-- What you need to do --
Please copy the lines below word for word, starting with the line containing "165: (253, 260)" and continuing through the line containing "205: (248, 290)", including both of those lines.
(Beginning of Provided data)
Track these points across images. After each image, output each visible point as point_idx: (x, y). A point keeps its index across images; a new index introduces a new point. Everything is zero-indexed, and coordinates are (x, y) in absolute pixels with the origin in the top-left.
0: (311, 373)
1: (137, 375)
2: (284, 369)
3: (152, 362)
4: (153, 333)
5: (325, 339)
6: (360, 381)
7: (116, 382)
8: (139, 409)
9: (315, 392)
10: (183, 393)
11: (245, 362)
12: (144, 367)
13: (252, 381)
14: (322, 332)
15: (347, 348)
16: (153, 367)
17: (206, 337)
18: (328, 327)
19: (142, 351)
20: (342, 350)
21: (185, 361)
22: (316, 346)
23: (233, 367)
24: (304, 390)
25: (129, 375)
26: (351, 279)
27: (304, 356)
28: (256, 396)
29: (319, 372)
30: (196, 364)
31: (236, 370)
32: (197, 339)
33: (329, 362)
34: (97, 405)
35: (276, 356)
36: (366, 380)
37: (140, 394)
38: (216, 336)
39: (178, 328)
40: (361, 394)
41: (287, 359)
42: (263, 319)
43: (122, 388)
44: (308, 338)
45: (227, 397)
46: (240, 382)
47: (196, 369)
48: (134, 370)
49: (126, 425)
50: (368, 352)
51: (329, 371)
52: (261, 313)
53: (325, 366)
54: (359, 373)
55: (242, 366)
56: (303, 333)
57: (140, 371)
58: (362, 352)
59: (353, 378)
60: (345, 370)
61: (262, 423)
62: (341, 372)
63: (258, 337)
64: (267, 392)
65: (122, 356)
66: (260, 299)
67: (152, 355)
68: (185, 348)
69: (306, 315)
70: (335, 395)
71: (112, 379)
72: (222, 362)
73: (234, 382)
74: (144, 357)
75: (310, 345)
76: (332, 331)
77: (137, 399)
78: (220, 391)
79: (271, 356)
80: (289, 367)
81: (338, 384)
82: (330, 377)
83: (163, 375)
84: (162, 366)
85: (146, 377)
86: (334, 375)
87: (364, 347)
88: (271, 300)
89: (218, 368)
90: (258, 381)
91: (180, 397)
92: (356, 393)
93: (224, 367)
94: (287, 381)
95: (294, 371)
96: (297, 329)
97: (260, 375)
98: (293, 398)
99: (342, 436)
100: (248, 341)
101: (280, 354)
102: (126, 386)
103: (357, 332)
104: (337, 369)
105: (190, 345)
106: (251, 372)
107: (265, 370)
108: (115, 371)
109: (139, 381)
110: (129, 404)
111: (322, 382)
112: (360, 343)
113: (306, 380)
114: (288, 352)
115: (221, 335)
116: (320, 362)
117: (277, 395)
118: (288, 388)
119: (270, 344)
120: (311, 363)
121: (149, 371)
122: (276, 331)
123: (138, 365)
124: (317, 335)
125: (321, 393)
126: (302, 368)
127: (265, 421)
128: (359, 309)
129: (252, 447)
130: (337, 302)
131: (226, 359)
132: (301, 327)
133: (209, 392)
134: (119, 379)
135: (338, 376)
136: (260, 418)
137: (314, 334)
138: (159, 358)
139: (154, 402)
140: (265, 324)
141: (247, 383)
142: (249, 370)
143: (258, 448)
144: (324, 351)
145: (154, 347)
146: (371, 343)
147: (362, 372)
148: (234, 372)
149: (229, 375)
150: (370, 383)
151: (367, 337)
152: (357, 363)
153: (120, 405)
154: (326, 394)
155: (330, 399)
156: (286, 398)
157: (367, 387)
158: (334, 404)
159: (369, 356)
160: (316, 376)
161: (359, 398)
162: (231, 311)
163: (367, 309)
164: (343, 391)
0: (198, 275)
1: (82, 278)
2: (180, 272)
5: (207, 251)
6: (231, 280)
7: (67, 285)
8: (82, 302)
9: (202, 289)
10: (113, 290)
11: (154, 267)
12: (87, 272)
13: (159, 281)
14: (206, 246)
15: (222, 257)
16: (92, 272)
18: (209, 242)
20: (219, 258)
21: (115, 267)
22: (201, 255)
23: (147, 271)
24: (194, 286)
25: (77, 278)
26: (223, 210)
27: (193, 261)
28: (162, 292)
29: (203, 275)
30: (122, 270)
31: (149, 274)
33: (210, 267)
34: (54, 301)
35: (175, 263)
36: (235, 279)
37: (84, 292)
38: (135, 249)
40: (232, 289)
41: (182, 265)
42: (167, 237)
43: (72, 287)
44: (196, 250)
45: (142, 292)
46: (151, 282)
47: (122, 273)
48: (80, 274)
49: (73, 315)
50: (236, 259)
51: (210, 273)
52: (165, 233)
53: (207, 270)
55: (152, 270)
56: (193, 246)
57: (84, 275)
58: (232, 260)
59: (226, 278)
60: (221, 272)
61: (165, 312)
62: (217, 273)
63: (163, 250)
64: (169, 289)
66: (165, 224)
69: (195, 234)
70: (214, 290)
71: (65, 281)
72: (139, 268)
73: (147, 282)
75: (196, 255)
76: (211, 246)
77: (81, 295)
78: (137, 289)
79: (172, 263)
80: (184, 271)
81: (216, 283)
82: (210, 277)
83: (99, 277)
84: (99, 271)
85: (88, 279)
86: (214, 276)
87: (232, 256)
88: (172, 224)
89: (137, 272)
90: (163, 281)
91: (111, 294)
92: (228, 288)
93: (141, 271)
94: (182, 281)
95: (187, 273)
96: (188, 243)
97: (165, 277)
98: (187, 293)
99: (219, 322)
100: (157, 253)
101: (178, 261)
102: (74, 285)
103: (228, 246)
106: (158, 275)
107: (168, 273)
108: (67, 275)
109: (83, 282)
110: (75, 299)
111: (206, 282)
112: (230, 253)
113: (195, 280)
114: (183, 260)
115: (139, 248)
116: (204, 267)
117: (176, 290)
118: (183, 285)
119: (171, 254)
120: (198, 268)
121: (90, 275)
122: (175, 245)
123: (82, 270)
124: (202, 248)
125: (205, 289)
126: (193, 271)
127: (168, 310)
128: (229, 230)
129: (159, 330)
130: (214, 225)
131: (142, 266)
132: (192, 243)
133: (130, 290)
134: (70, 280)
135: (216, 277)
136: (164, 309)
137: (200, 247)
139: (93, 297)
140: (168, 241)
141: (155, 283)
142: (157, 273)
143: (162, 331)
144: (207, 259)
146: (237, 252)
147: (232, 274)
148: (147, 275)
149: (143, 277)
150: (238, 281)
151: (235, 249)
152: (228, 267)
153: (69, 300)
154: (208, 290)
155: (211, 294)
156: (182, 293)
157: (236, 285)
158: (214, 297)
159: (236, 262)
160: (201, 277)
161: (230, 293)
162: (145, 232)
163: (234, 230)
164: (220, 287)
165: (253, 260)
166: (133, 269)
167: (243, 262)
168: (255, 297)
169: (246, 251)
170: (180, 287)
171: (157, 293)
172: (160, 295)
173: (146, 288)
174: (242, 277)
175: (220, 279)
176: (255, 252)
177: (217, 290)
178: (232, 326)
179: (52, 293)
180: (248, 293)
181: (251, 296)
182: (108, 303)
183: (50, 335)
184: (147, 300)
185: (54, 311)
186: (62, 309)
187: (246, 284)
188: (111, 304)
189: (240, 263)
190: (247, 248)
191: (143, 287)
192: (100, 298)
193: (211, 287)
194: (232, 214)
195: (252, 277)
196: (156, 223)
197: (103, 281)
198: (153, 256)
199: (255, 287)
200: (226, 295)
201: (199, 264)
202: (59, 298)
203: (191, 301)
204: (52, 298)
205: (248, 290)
(End of Provided data)
(Beginning of Provided data)
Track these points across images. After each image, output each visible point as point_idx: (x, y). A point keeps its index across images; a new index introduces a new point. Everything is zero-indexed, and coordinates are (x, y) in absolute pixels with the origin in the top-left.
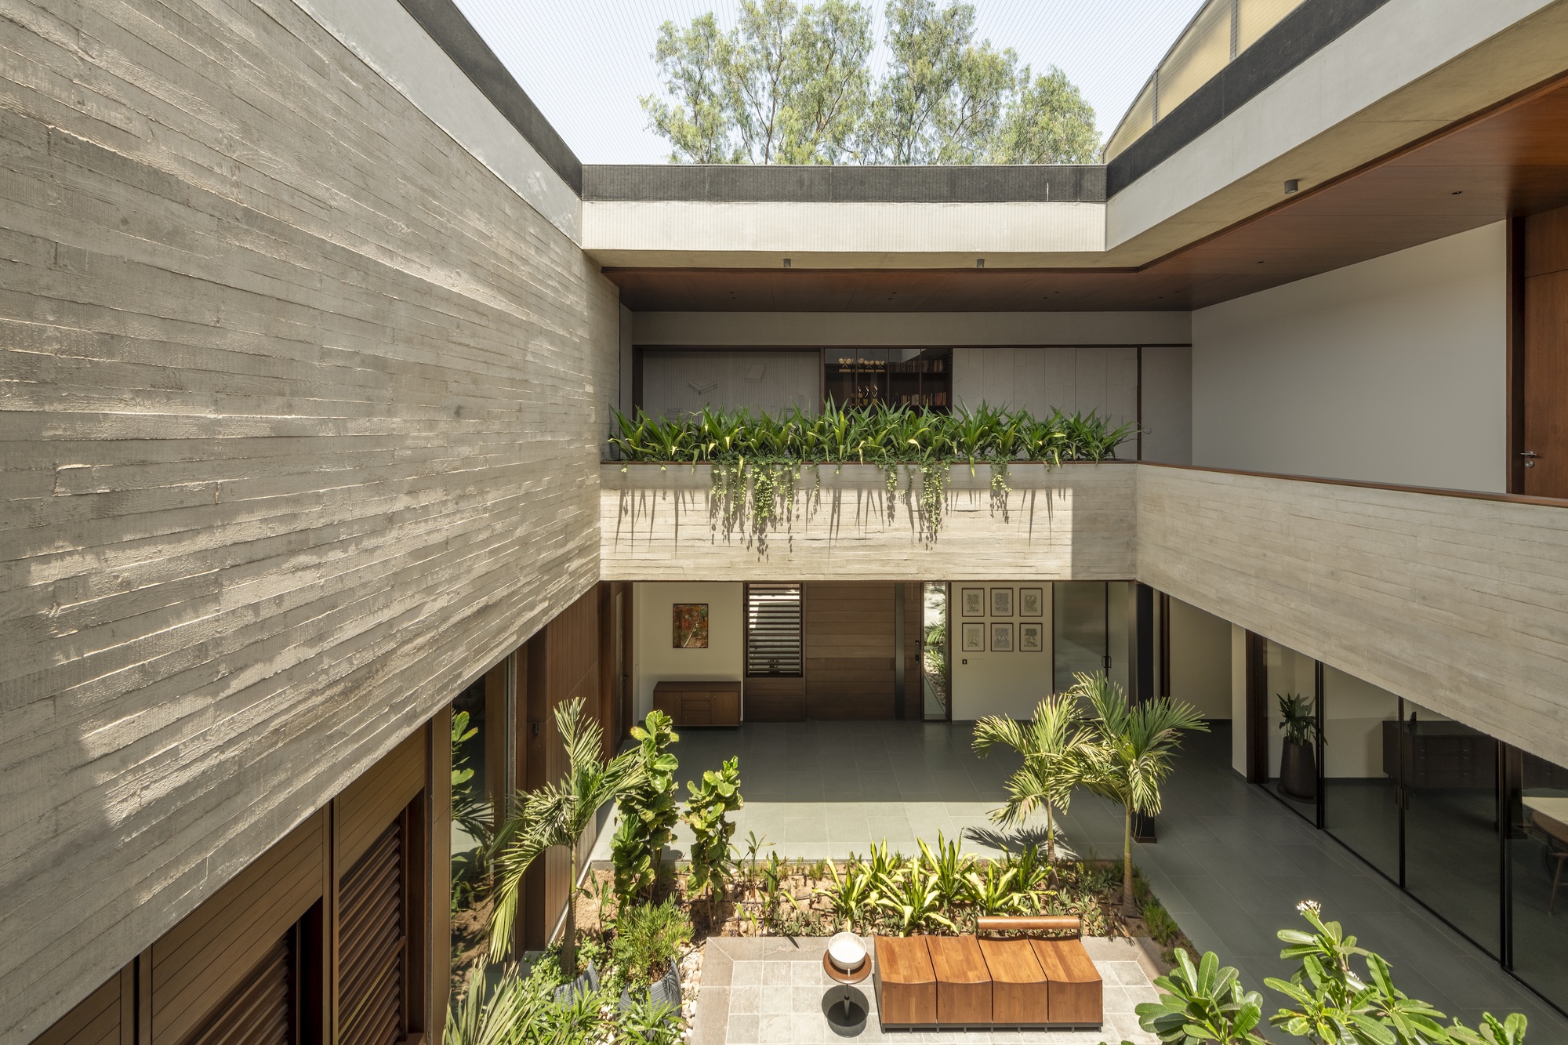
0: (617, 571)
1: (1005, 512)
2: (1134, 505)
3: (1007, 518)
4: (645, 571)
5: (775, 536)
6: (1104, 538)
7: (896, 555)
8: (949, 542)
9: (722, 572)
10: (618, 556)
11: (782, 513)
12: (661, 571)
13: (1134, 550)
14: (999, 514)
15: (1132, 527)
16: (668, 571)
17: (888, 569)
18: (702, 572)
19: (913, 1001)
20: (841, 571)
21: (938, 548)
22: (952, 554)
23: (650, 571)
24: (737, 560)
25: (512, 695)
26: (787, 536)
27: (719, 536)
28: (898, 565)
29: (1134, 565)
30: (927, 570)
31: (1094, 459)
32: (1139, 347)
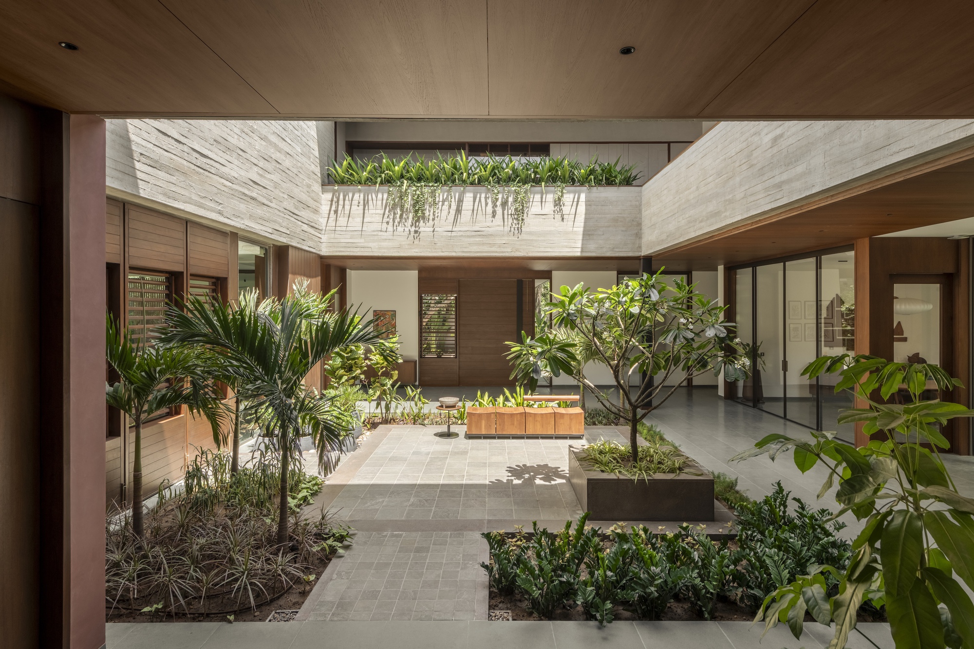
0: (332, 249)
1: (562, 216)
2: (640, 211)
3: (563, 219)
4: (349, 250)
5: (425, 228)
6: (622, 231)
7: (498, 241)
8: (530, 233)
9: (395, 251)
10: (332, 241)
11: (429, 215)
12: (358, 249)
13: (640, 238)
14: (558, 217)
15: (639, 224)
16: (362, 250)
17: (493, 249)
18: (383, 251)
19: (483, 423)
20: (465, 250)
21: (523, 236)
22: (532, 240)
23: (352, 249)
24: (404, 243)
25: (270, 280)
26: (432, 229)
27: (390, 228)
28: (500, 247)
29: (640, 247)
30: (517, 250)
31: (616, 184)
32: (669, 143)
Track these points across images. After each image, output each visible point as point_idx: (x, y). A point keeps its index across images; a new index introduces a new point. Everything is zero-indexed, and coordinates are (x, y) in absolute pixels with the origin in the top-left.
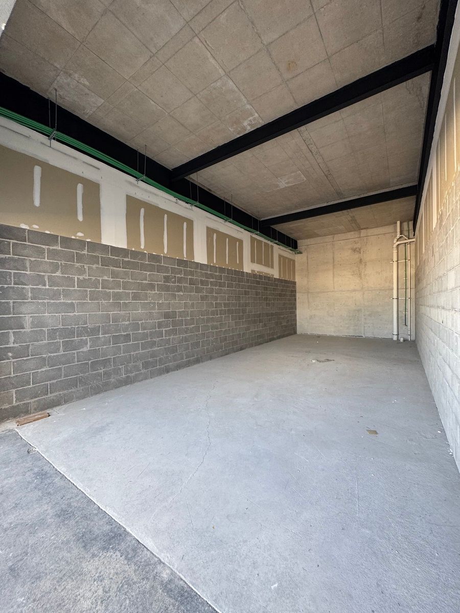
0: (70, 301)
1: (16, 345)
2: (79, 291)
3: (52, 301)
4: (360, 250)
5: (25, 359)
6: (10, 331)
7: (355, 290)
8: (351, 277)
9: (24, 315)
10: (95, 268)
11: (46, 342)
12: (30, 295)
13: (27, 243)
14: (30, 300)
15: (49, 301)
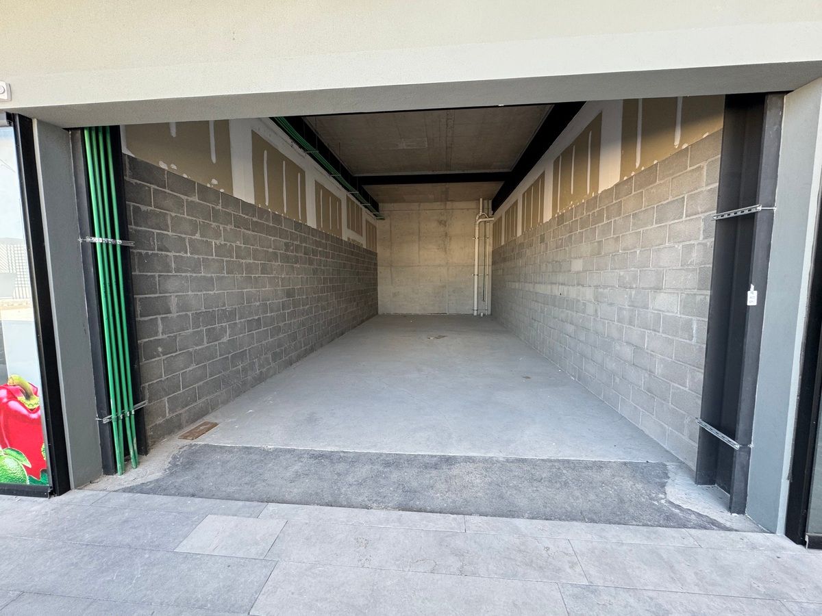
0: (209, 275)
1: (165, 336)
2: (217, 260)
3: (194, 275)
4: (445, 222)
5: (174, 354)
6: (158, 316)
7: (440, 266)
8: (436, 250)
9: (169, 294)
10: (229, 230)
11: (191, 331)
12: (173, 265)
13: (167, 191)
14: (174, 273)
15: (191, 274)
(End of Provided data)
-- Solution to this task --
165: (253, 260)
166: (133, 269)
167: (243, 262)
168: (255, 297)
169: (246, 251)
170: (180, 287)
171: (157, 293)
172: (160, 295)
173: (146, 288)
174: (242, 277)
175: (220, 279)
176: (255, 252)
177: (217, 290)
178: (232, 326)
179: (52, 293)
180: (248, 293)
181: (251, 296)
182: (108, 303)
183: (50, 335)
184: (147, 300)
185: (54, 311)
186: (62, 309)
187: (246, 284)
188: (111, 304)
189: (240, 263)
190: (247, 248)
191: (143, 287)
192: (100, 298)
193: (211, 287)
194: (232, 214)
195: (252, 277)
196: (156, 223)
197: (103, 281)
198: (153, 256)
199: (255, 287)
200: (226, 295)
201: (199, 264)
202: (59, 298)
203: (191, 301)
204: (52, 298)
205: (248, 290)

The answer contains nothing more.